I believe everyone wants a legacy. I want to have had a positive impact through the work our company does, through our individual philanthropy. … I want to go to bed every single night knowing I’ve had a positive impact on somebody.
I was blessed with two parents who lived to 90, who every single day told me I could be anything I wanted to be, who scrimped their entire lives to help put me through college. My parents took a brown-bag lunch to work every day because they saved money.
My grandmother, everybody called her Miss Pearl — Wilmington, N.C. — had to quit school in the fifth grade to pick tobacco and raise her younger siblings. Her husband, my grandfather, quit school in the third grade to pick tobacco and to build Navy ships. He probably died as a result of asbestos. He never learned to read. He signed everything with an ‘X.’ But my grandmother taught herself to read, and at the age of 72, she went back and got her GED.
I saw the pride on her face as she walked across the stage to get her GED diploma. And I keep that in my mind every time I think about what should we be doing for this upcoming generation. We need to have them know that they should aspire to post-secondary education. … It might be a certificate, it might be a four-year degree. But you can do it if you want to, just like Miss Pearl did.
My father, the first time he had indoor plumbing was when he went in the Navy. Can you imagine, in literally one generation (going) from without indoor plumbing to (being) a multimillionaire? It’s incredible.

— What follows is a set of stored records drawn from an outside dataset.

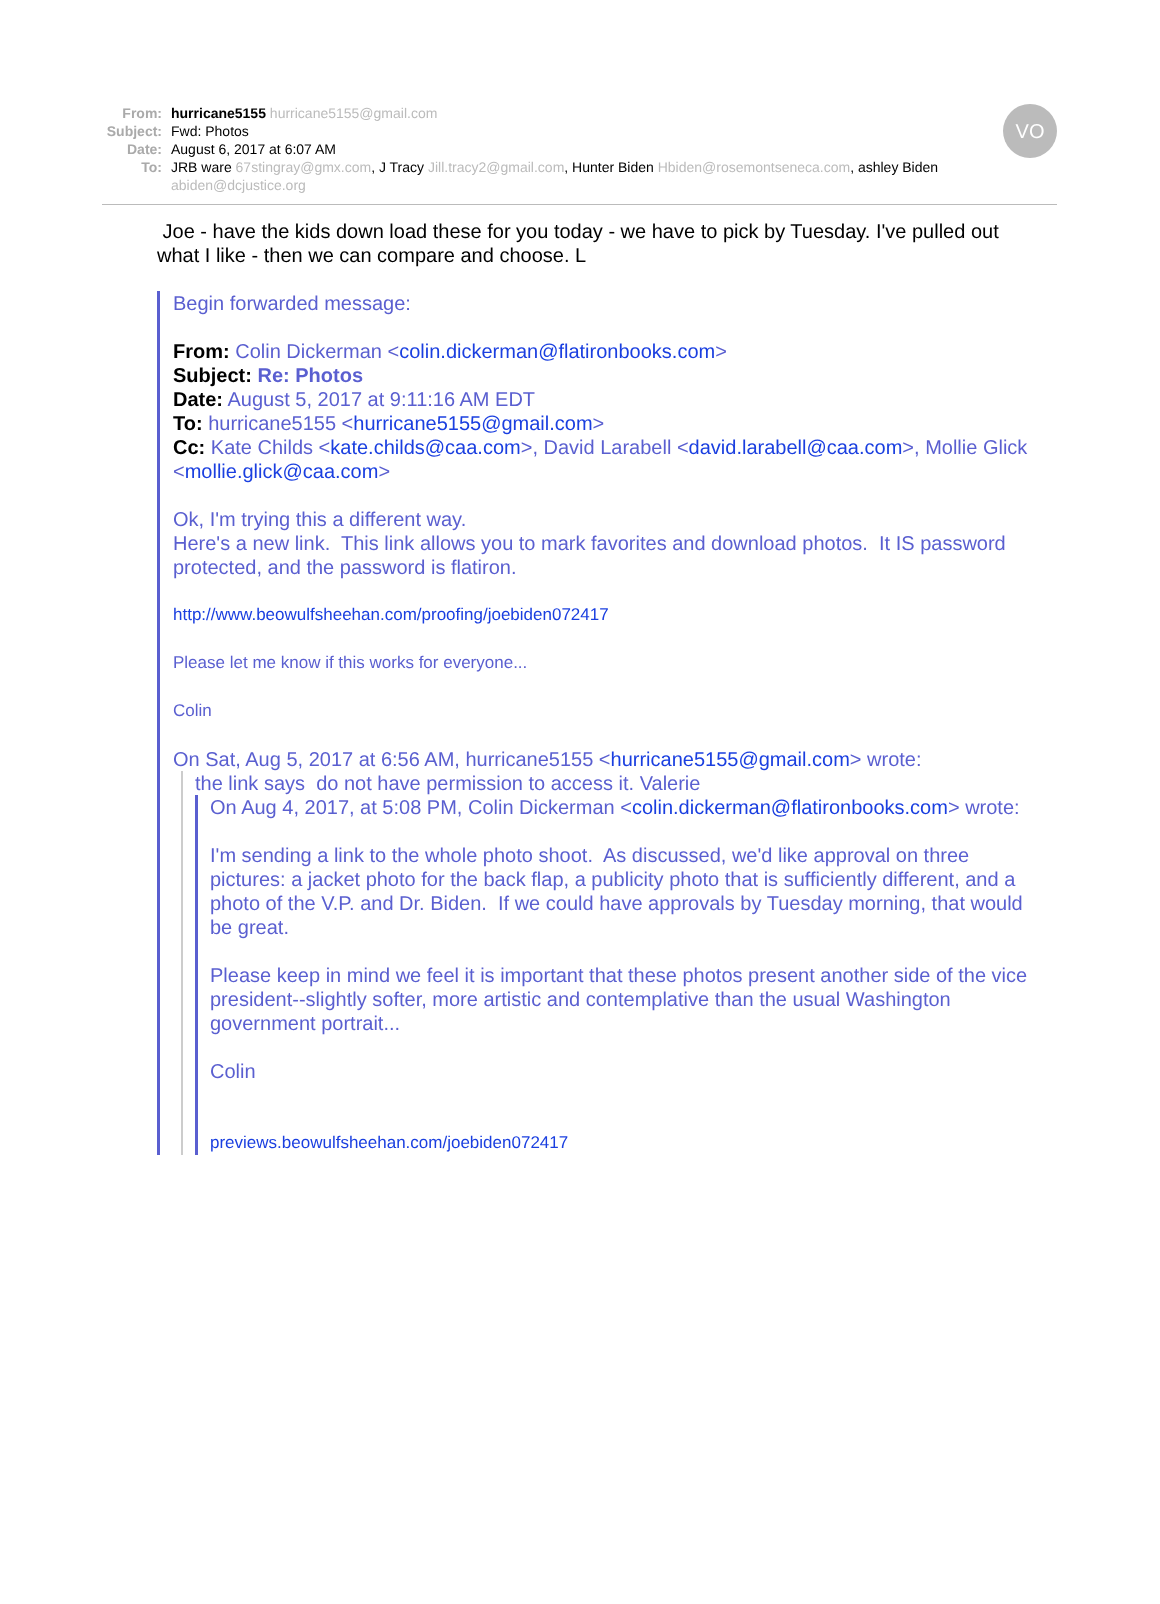VO
From: hurricane5155 hurricane5155@gmail.com
Subject: Fwd: Photos
Date: August 6, 2017 at 6:07 AM
To: JRB ware 67stingray@gmx.com, J Tracy Jill.tracy2@gmail.com, Hunter Biden Hbiden@rosemontseneca.com, ashley Biden abiden@dcjustice.org
Joe - have the kids down load these for you today - we have to pick by Tuesday. I've pulled out what I like - then we can compare and choose. L
Begin forwarded message:
From: Colin Dickerman <colin.dickerman@flatironbooks.com>
Subject: Re: Photos
Date: August 5, 2017 at 9:11:16 AM EDT
To: hurricane5155 <hurricane5155@gmail.com>
Cc: Kate Childs <kate.childs@caa.com>, David Larabell <david.larabell@caa.com>, Mollie Glick <mollie.glick@caa.com>
Ok, I'm trying this a different way.
Here's a new link. This link allows you to mark favorites and download photos. It IS password protected, and the password is flatiron.
http://www.beowulfsheehan.com/proofing/joebiden072417
Please let me know if this works for everyone...
Colin
On Sat, Aug 5, 2017 at 6:56 AM, hurricane5155 <hurricane5155@gmail.com> wrote:
the link says do not have permission to access it. Valerie
On Aug 4, 2017, at 5:08 PM, Colin Dickerman <colin.dickerman@flatironbooks.com> wrote:
I'm sending a link to the whole photo shoot. As discussed, we'd like approval on three pictures: a jacket photo for the back flap, a publicity photo that is sufficiently different, and a photo of the V.P. and Dr. Biden. If we could have approvals by Tuesday morning, that would be great.
Please keep in mind we feel it is important that these photos present another side of the vice president--slightly softer, more artistic and contemplative than the usual Washington government portrait...
Colin
previews.beowulfsheehan.com/joebiden072417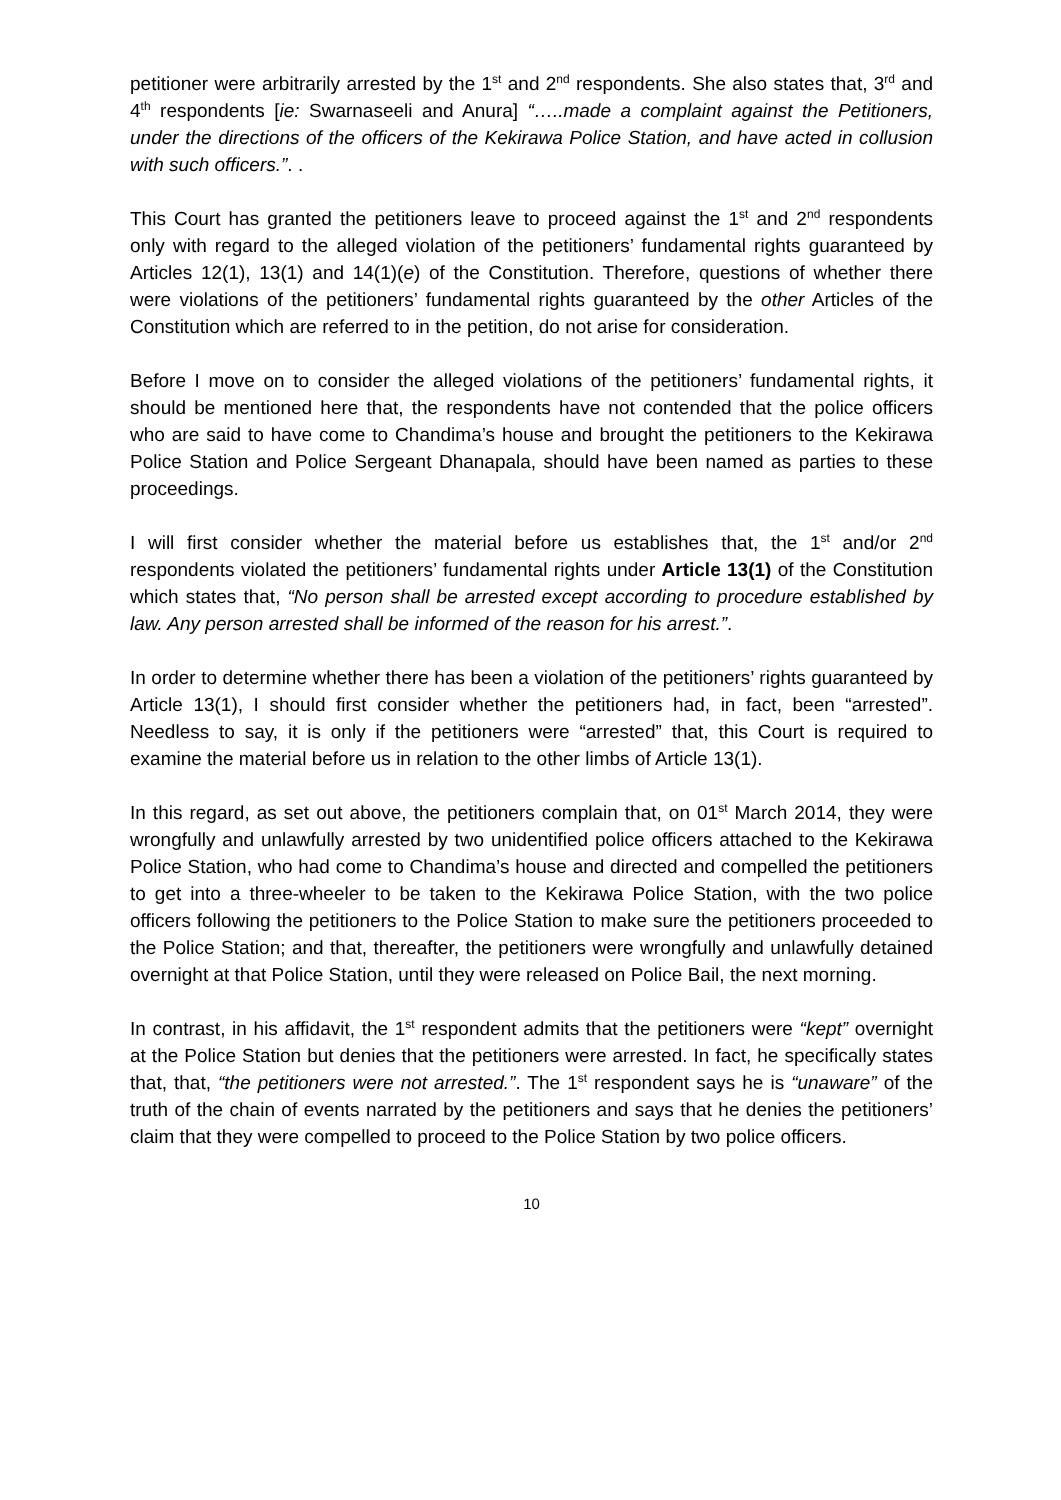petitioner were arbitrarily arrested by the 1<sup>st</sup> and 2<sup>nd</sup> respondents. She also states that, 3<sup>rd</sup> and 4<sup>th</sup> respondents [ie: Swarnaseeli and Anura] “…..made a complaint against the Petitioners, under the directions of the officers of the Kekirawa Police Station, and have acted in collusion with such officers.”. .
This Court has granted the petitioners leave to proceed against the 1<sup>st</sup> and 2<sup>nd</sup> respondents only with regard to the alleged violation of the petitioners’ fundamental rights guaranteed by Articles 12(1), 13(1) and 14(1)(e) of the Constitution. Therefore, questions of whether there were violations of the petitioners’ fundamental rights guaranteed by the other Articles of the Constitution which are referred to in the petition, do not arise for consideration.
Before I move on to consider the alleged violations of the petitioners’ fundamental rights, it should be mentioned here that, the respondents have not contended that the police officers who are said to have come to Chandima’s house and brought the petitioners to the Kekirawa Police Station and Police Sergeant Dhanapala, should have been named as parties to these proceedings.
I will first consider whether the material before us establishes that, the 1<sup>st</sup> and/or 2<sup>nd</sup> respondents violated the petitioners’ fundamental rights under Article 13(1) of the Constitution which states that, “No person shall be arrested except according to procedure established by law. Any person arrested shall be informed of the reason for his arrest.”.
In order to determine whether there has been a violation of the petitioners’ rights guaranteed by Article 13(1), I should first consider whether the petitioners had, in fact, been “arrested”. Needless to say, it is only if the petitioners were “arrested” that, this Court is required to examine the material before us in relation to the other limbs of Article 13(1).
In this regard, as set out above, the petitioners complain that, on 01<sup>st</sup> March 2014, they were wrongfully and unlawfully arrested by two unidentified police officers attached to the Kekirawa Police Station, who had come to Chandima’s house and directed and compelled the petitioners to get into a three-wheeler to be taken to the Kekirawa Police Station, with the two police officers following the petitioners to the Police Station to make sure the petitioners proceeded to the Police Station; and that, thereafter, the petitioners were wrongfully and unlawfully detained overnight at that Police Station, until they were released on Police Bail, the next morning.
In contrast, in his affidavit, the 1<sup>st</sup> respondent admits that the petitioners were “kept” overnight at the Police Station but denies that the petitioners were arrested. In fact, he specifically states that, that, “the petitioners were not arrested.”. The 1<sup>st</sup> respondent says he is “unaware” of the truth of the chain of events narrated by the petitioners and says that he denies the petitioners’ claim that they were compelled to proceed to the Police Station by two police officers.
10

When Richard and I got married, I was 18, he was 19. Children. He did ROTC. He put himself through college. We were in the Air Force. At one point he calls me up … and he says, ‘I decided I want to be an attorney.’ So we left the Air Force and moved to Tallahassee so he could go to law school. We’ve stayed there ever since.
Founded in 1992, The Moore Agency employs 60 people in nine states. Moore has served as a Tallahassee State College Trustee since 2007, endowed the Richard W. and Karen B. Moore Veterans Success Center and founded the Tallahassee Collegiate Academy charter school at TSC.
We were best friends from middle school on. I used to date his best friend, and he used to date my best friend. My parents allowed us to go out on double dates. And then when I went to Turkey (as an exchange student) we exchanged letters of course. He would go over to my parents’ house. He taught my sister how to drive a car that summer. He became ingrained in the family. I’m sure it was to get a free meal every night.
But I got home from Turkey, and he, along with a group of people, met me at the airport with the signs and the posters. He pulled me aside and he said, ‘Can we go out on a date tomorrow night?’ I said, ‘A date date or just friends?’ He said, ‘A date,’ and I said, ‘Sure.’ He asked me to marry him that night and I said yes. Then I said, ‘You need to go ask my father.’
We’ve been married 47 years, and he is my biggest champion. I think that’s the basis of all successful marriages — you’ve got to be friends first.
I opened a company 30 years ago. I do not recommend that anyone do it the way I did — I had no office, no phone, no computer, no business plan, no marketing plan, an infant and we were paying off law school debt.
I did so many things wrong. And if I can help the next person not make those same mistakes, I almost have an obligation to do that.
The number I’m most proud of is the staff retention rate (92%). In our industry as in many industries, staff turnover is one of the biggest challenges. Not just continuity, but for historical information, for culture. To have that in our industry is pretty remarkable. And client retention (98%) — that’s a pretty big deal.
What disturbs me about our culture now is that somehow tearing others down makes you rise. And I think just the opposite. When people ask me to give them advice, I say use your smart phone to make you smarter. Stop using your smart phone to spew hatred or negativity.
People have bucket lists. My bucket list was to hit 100 countries. It took me, gosh, 25 years? We lived in Europe for six years (when Richard was in the Air Force and I worked for Embry-Riddle), so I could go to Liechtenstein, and I could go to France, and I could go to Germany. We ticked off a lot of the European countries.
We were vacationing in the upper west (about 15 years ago) and I went into an antique store, and my eye of course always beelines to what’s on sale. I found these two miniature Book of Common Prayers. That’s the prayer book used by the Anglican community, so I bought them. And then I discovered eBay and I started buying books off of eBay. … I have over 600 (today). … I probably have 30 or so from the 1600s. I have 100-plus from the 1700s.
I love the stories behind them. There’s one that says, ‘I arrived in America today.’ It’s from around 1899. They probably could only bring a few possessions, and that book was one of the ones they chose.